▶ _Texte présenté_:
————————
D'abord, lors de la négociation de la peine. Initialement, la section P12 du parquet, en charge des procédures rapides (on dit "en temps réel" en sabir de la chancellerie, mais je cherche encore les procédures en temps irréel), avait indiqué que les propositions seraient "à prendre ou à laisser". C'était mal connaître les avocats, qui ont l'habitude de négocier. Ce n'est pas une discussion de marchand de tapis, mais l'avocat, surtout un avocat choisi dans l'hypothèse d'une CRPC libre, a pu préparer son dossier, amène des éléments qui vont appuyer sa contre proposition. Exemple : baisser la suspension de permis de six à trois mois en démontrant que le comparant a un besoin professionnel, et a des salariés dependant de son activité. Le procureur, qui n'avait pas ces éléments au moment de faire son premier choix, sera peu enclin à mettre en péril ces emplois face à un conducteur primodélinquant.
Ensuite, lors de l'audience d'homologation, où le rôle de l'avocat n'est plus de défendre son client mais de défendre la peine, car, et c'est un élément important dans le cadre des décisions du Conseil d'Etat qui ouvrait ce billet, le parquet n'est pas présent à l'audience. Dans notre exemple, le juge ouvrira de prime abord de grands yeux en voyant la suspension de permis réduite, inférieure au tarif. A l'avocat d'expliquer que ces trois mois ont été décidés en connaissance de cause par le procureur au vu des éléments qu'il présente à nouveau, rappeler qu'il y a une peine principale d'amende et de prison avec sursis, une perte de points, et en plus un casier qui fait qu'il n'aura pas la même mansuétude en cas de réitération ce qui le poussera à l'eau de Vichy plus qu'à l'eau de vie.
————————
Entrées sauvegardées
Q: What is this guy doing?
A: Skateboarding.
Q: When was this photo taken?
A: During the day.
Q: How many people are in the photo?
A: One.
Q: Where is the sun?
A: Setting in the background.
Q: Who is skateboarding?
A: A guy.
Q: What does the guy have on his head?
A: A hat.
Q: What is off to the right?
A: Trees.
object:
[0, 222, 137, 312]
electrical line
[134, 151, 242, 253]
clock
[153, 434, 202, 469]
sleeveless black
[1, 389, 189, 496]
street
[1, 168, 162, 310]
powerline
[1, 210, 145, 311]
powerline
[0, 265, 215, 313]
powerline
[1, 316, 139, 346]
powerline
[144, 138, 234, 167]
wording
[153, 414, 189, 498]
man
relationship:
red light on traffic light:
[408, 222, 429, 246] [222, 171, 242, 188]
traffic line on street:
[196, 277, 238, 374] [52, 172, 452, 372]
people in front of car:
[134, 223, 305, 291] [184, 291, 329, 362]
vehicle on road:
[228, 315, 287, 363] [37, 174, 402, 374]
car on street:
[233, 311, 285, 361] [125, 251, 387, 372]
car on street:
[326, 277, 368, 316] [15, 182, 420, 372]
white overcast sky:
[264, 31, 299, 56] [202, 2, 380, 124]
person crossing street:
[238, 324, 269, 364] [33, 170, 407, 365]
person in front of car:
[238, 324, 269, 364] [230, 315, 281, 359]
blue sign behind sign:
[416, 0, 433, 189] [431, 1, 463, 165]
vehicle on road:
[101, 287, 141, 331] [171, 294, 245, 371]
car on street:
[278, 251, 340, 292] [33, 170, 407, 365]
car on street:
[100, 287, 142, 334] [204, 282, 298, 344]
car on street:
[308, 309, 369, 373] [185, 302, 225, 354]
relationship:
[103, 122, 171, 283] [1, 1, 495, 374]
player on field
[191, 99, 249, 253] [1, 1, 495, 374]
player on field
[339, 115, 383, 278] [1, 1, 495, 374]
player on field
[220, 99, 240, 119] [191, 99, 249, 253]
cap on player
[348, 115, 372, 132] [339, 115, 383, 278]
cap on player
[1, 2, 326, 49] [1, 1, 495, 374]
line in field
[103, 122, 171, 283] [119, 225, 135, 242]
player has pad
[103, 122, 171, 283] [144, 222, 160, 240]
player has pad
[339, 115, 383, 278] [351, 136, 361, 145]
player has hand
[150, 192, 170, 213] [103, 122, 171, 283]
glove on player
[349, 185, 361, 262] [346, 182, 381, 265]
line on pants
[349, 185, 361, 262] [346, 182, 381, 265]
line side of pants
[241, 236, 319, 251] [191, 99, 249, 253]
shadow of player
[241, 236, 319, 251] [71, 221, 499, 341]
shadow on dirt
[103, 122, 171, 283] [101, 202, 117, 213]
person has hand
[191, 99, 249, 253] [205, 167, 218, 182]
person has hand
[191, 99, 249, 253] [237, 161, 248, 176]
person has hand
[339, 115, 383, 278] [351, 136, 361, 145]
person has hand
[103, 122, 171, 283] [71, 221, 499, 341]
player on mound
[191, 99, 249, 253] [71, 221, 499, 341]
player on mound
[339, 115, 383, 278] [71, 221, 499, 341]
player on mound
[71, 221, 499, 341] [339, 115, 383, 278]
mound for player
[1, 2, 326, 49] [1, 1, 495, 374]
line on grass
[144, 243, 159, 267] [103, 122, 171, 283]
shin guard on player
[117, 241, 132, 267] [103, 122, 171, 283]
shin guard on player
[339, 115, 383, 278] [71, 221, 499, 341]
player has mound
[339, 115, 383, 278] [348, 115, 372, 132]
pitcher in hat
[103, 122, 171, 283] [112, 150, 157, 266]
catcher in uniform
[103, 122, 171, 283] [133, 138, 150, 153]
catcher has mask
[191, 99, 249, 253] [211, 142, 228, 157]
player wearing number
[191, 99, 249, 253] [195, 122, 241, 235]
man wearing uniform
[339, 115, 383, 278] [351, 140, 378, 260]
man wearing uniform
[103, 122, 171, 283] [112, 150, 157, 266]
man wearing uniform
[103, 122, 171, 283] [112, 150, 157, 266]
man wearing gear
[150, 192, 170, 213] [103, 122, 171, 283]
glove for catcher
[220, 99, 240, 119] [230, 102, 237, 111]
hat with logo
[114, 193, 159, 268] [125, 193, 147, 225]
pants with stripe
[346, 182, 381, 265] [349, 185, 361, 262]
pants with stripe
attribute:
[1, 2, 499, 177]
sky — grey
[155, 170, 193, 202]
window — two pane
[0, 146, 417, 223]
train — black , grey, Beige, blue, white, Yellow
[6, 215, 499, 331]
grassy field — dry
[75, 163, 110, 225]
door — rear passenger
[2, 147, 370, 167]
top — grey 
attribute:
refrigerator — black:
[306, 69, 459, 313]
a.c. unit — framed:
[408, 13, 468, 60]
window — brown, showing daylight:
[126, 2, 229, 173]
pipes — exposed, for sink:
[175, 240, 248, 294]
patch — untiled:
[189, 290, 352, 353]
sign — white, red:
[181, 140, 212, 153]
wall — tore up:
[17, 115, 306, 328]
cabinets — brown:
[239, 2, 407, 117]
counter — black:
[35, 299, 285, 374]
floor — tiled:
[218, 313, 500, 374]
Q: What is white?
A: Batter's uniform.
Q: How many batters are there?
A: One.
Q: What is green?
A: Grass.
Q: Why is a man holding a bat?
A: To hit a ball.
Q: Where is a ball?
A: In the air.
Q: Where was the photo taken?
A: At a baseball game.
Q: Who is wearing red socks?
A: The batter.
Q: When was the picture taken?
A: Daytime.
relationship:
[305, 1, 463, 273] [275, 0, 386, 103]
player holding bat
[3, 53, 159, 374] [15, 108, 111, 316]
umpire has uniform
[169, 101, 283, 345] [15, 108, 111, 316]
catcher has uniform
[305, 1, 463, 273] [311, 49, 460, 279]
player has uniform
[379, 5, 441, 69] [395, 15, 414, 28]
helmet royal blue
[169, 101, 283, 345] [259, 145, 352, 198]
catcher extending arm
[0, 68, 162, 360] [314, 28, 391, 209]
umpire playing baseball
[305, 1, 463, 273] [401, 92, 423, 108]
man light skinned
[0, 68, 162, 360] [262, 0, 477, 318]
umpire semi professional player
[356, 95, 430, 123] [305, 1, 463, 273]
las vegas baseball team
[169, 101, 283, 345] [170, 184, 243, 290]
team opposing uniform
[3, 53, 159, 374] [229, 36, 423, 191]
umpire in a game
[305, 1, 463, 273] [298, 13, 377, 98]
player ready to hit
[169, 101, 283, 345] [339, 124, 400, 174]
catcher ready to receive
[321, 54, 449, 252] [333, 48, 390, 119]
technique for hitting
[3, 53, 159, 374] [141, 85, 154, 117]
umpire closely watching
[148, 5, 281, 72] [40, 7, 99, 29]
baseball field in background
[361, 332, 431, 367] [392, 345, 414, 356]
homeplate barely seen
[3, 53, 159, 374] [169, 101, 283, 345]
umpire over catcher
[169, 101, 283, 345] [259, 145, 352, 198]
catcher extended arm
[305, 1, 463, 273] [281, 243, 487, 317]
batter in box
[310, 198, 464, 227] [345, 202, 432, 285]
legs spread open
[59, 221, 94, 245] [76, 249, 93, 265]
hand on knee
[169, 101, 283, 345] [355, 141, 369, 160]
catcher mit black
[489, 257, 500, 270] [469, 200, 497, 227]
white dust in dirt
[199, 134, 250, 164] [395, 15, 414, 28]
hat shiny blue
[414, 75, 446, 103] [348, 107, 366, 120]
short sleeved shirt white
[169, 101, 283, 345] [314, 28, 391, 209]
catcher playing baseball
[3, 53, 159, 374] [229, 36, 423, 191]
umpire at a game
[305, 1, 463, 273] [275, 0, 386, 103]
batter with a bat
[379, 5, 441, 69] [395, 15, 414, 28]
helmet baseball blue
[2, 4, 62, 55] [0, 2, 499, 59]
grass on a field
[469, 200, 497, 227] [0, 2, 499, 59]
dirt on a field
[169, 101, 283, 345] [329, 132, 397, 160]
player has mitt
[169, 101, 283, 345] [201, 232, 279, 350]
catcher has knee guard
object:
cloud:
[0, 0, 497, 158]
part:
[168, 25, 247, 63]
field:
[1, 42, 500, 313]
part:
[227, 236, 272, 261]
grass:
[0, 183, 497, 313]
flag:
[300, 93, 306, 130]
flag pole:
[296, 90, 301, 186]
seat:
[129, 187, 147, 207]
————————
▶ _Consignes_:
**a)** Répondez à ces questions sur l'extrait consacré à la CRPC :
(i) Quelle section du parquet est chargée des procédures rapides ?
(ii) Dans l'exemple, de combien de mois à combien de mois la suspension de permis est-elle réduite ?
(iii) Qui n'est pas présent à l'audience d'homologation ?
**b)** Imprimez, s'il vous plaît, le passage de l'extrait consacré à la CRPC qui commence par « Ensuite, lors de » et se poursuit jusqu'à « l'eau de vie. ».
**c)** Rédigez la suite de l'extrait consacré à la CRPC, à partir de l'endroit où il s'arrête.

▶ _Réponses_:
**a)**
(i) La section P12.
(ii) De six à trois mois.
(iii) Le parquet.

**b)**
Ensuite, lors de l'audience d'homologation, où le rôle de l'avocat n'est plus de défendre son client mais de défendre la peine, car, et c'est un élément important dans le cadre des décisions du Conseil d'Etat qui ouvrait ce billet, le parquet n'est pas présent à l'audience. Dans notre exemple, le juge ouvrira de prime abord de grands yeux en voyant la suspension de permis réduite, inférieure au tarif. A l'avocat d'expliquer que ces trois mois ont été décidés en connaissance de cause par le procureur au vu des éléments qu'il présente à nouveau, rappeler qu'il y a une peine principale d'amende et de prison avec sursis, une perte de points, et en plus un casier qui fait qu'il n'aura pas la même mansuétude en cas de réitération ce qui le poussera à l'eau de Vichy plus qu'à l'eau de vie.

**c)**
Après quelques secondes de réflexion, le juge décide ou non d'homologuer. Le condamné a dix jours pour faire appel, hypothèse absurde, mais qui est une sorte de délai de réflexion.
La CRPC apporte ainsi ce que j'attendais d'elle : une façon d'éviter le terrible aléa d'un procès, et d'obtenir une peine qui sans nul doute est inférieure à celle que le tribunal aurait prononcée. La justice y gagne aussi car la CRPC permet de traiter rapidement tous les dossiers de conduite en état alcoolique en ne mobilisant qu'un procureur au début de la chaine et un juge à la fin (et son inséparable greffier, bien sûr), puisqu'une CRPC prend en tout une trentaine de minutes de temps utile des deux magistrats, tandis qu'un procès en occuperait au moins le double.
Alors, si tout va pour le mieux dans le meilleur des mondes judiciaires, pourquoi diable le Conseil constitutionnel a-t-il tiqué, la cour de cassation toussé, et le Conseil d'Etat renaclé ?
La suite demain, si vous êtes sage.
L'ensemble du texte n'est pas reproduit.